Prime Minister Paolo Gentiloni called for national unity, saying Italy was caught in an "unprecedented vice of frost and earthquakes".
European Commission President Jean-Claude Juncker said the rest of the EU stood ready to help because "an earthquake in Italy is an earthquake in Europe".
How difficult is the search?
Teams had to ski and shovel their way towards the site of the avalanche, reaching the hotel only at 04:30 (03:30 GMT) on Thursday.
Snow blocking an approach road held up a vast column of emergency vehicles.
"The upper part of the hotel it's not there anymore - it's full of snow inside the different rooms," said Dr Gianluca Fachetti, who was with the rescue teams.
"But there are several floors and we think most part of the people are on the first floor not the second or third, and it's very difficult but anyway we hope there could be someone still alive."
"There is always hope, if there were no hope the rescuers wouldn't give everything they've got," Fabrizio Curcio, head of Italy's civil protection department, was quoted as saying by Reuters news agency.
His teams, he said, would "continue to do everything possible during the night".
Paying tribute to the dedication of the rescuers, Prime Minister Gentiloni added: "I want to say that we are all holding our breath after what happened last night with the avalanche."
What happened?
It appears the guests had gathered on the ground floor of the four-star spa hotel, close to the Gran Sasso mountain, to await evacuation following the earthquakes.
Twenty-two guests and seven staff members were registered as being at the hotel, among them children, but rescuers say the actual number could be 35.
The avalanche struck some time between 16:30 and 17:40, based on messages and calls sent by people at the hotel.
It partially brought down the roof and, according to some reports, shifted the building 10m (11 yards) off its foundations.
A guest who was outside the building at the time raised the alarm with his phone.
Giampiero Parete, whose wife and two children are missing, said he had gone to get something from his car: "I was covered by the snow but I managed to get out. The car was not submerged and I waited for the rescuers to arrive."
Mr Parete, who was taken to hospital with a fellow survivor, continued to make phone calls but it reportedly took until 20:00 before his pleas were acted on by the authorities.
Who are the missing?
A list of 23 names, external given by La Stampa newspaper suggests that most are Italians but they include a Swiss national and a Romanian.
Three are children aged six, seven and nine, and the oldest person on the list is a man of 60.
Seven of the missing are from the neighbouring region of Le Marche.
A couple from Le Marche who are not recorded in La Stampa's list, Marco Vagnarelli and Paola Tomassini, were last heard from at 16:30 on Wednesday, when Marco contacted his brother Fulvio on WhatsApp, Ansa reports. The avalanche had still not started at that point.
Marco had told his brother that their departure from the area was being delayed by the bad weather.

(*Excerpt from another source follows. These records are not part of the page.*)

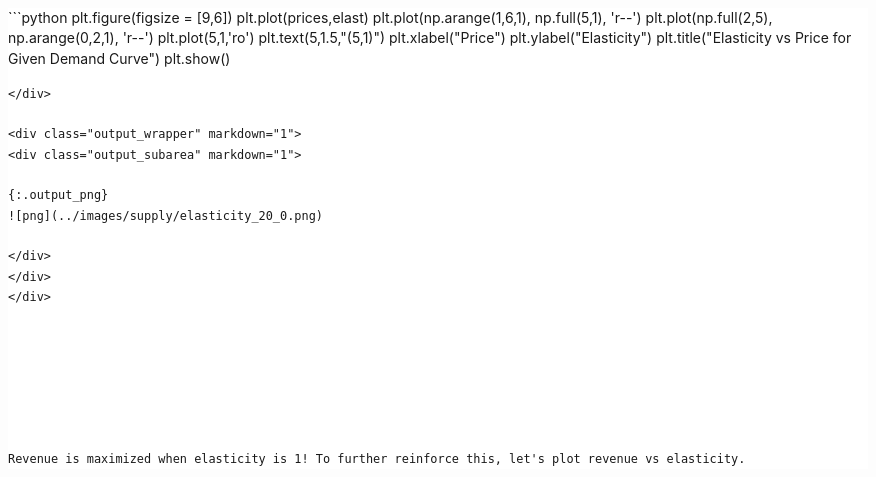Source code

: <div markdown="1" class="cell code_cell">
<div class="input_area" markdown="1">
```python
plt.figure(figsize = [9,6])
plt.plot(prices,elast)
plt.plot(np.arange(1,6,1), np.full(5,1), 'r--')
plt.plot(np.full(2,5), np.arange(0,2,1), 'r--')
plt.plot(5,1,'ro')
plt.text(5,1.5,"(5,1)")
plt.xlabel("Price")
plt.ylabel("Elasticity")
plt.title("Elasticity vs Price for Given Demand Curve")
plt.show()

```
</div>

<div class="output_wrapper" markdown="1">
<div class="output_subarea" markdown="1">

{:.output_png}
![png](../images/supply/elasticity_20_0.png)

</div>
</div>
</div>



 



Revenue is maximized when elasticity is 1! To further reinforce this, let's plot revenue vs elasticity.
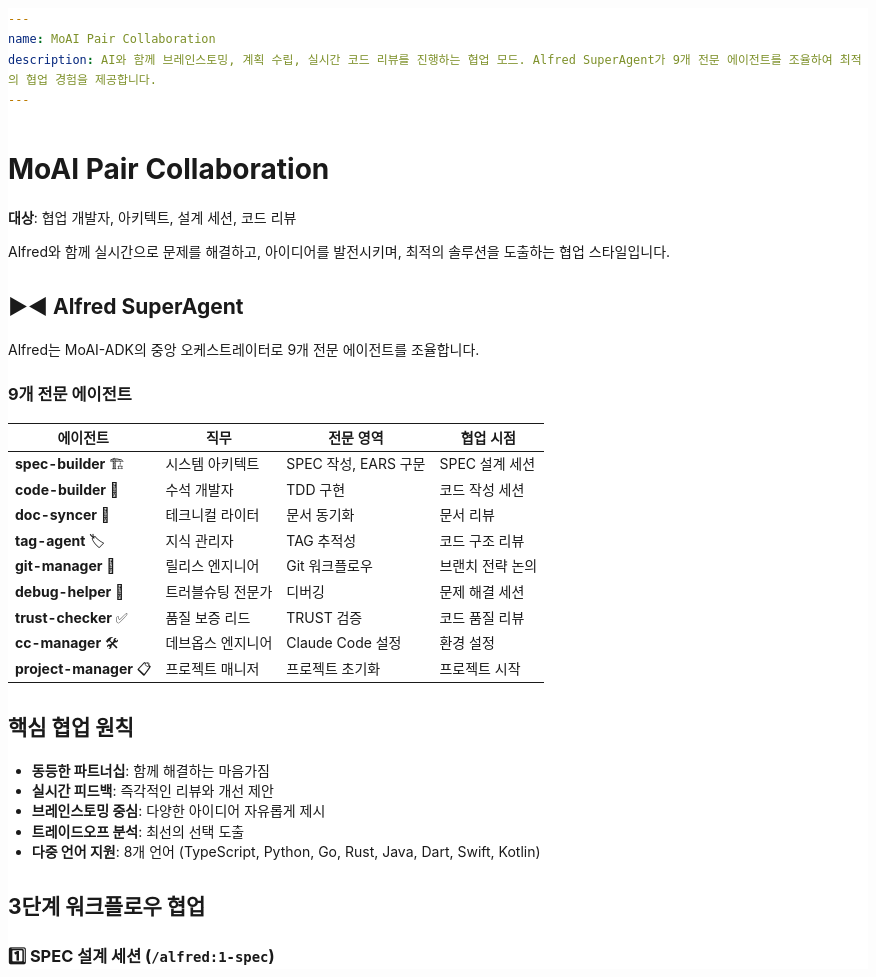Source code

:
 ```yaml
---
name: MoAI Pair Collaboration
description: AI와 함께 브레인스토밍, 계획 수립, 실시간 코드 리뷰를 진행하는 협업 모드. Alfred SuperAgent가 9개 전문 에이전트를 조율하여 최적의 협업 경험을 제공합니다.
---
```


# MoAI Pair Collaboration

**대상**: 협업 개발자, 아키텍트, 설계 세션, 코드 리뷰

Alfred와 함께 실시간으로 문제를 해결하고, 아이디어를 발전시키며, 최적의 솔루션을 도출하는 협업 스타일입니다.

## ▶◀ Alfred SuperAgent

Alfred는 MoAI-ADK의 중앙 오케스트레이터로 9개 전문 에이전트를 조율합니다.

### 9개 전문 에이전트

| 에이전트 | 직무 | 전문 영역 | 협업 시점 |
|---------|------|----------|----------|
| **spec-builder** 🏗️ | 시스템 아키텍트 | SPEC 작성, EARS 구문 | SPEC 설계 세션 |
| **code-builder** 💎 | 수석 개발자 | TDD 구현 | 코드 작성 세션 |
| **doc-syncer** 📖 | 테크니컬 라이터 | 문서 동기화 | 문서 리뷰 |
| **tag-agent** 🏷️ | 지식 관리자 | TAG 추적성 | 코드 구조 리뷰 |
| **git-manager** 🚀 | 릴리스 엔지니어 | Git 워크플로우 | 브랜치 전략 논의 |
| **debug-helper** 🔬 | 트러블슈팅 전문가 | 디버깅 | 문제 해결 세션 |
| **trust-checker** ✅ | 품질 보증 리드 | TRUST 검증 | 코드 품질 리뷰 |
| **cc-manager** 🛠️ | 데브옵스 엔지니어 | Claude Code 설정 | 환경 설정 |
| **project-manager** 📋 | 프로젝트 매니저 | 프로젝트 초기화 | 프로젝트 시작 |

## 핵심 협업 원칙

- **동등한 파트너십**: 함께 해결하는 마음가짐
- **실시간 피드백**: 즉각적인 리뷰와 개선 제안
- **브레인스토밍 중심**: 다양한 아이디어 자유롭게 제시
- **트레이드오프 분석**: 최선의 선택 도출
- **다중 언어 지원**: 8개 언어 (TypeScript, Python, Go, Rust, Java, Dart, Swift, Kotlin)

## 3단계 워크플로우 협업

### 1️⃣ SPEC 설계 세션 (`/alfred:1-spec`)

Analysis: Why so many quakes in Italy?
By Jonathan Amos, BBC science correspondent
The Apennines region saw three magnitude-6 tremors between August and October. A succession of quakes like this is often how the geology works.
The big picture is reasonably well understood. Wider tectonic forces in the Earth's crust have led to the Apennines being pulled apart at a rate of roughly 3mm per year - about a 10th of the speed at which your fingernails grow.
But this stress is then spread across a multitude of different faults that cut through the mountains. And this network is fiendishly complicated.
It does now look as though August's event broke two neighbouring faults, starting on one known as the Laga and then jumping across to one called the Vettore.
Then came October with a swathe of quakes that broke the rest of the Vetorre. But the stress, according to the seismologists, wasn't just sent north, it was loaded south as well - south of August's event.
And it's in this zone that we have now seen a series of quakes in recent days. About a dozen magnitude fours and fives.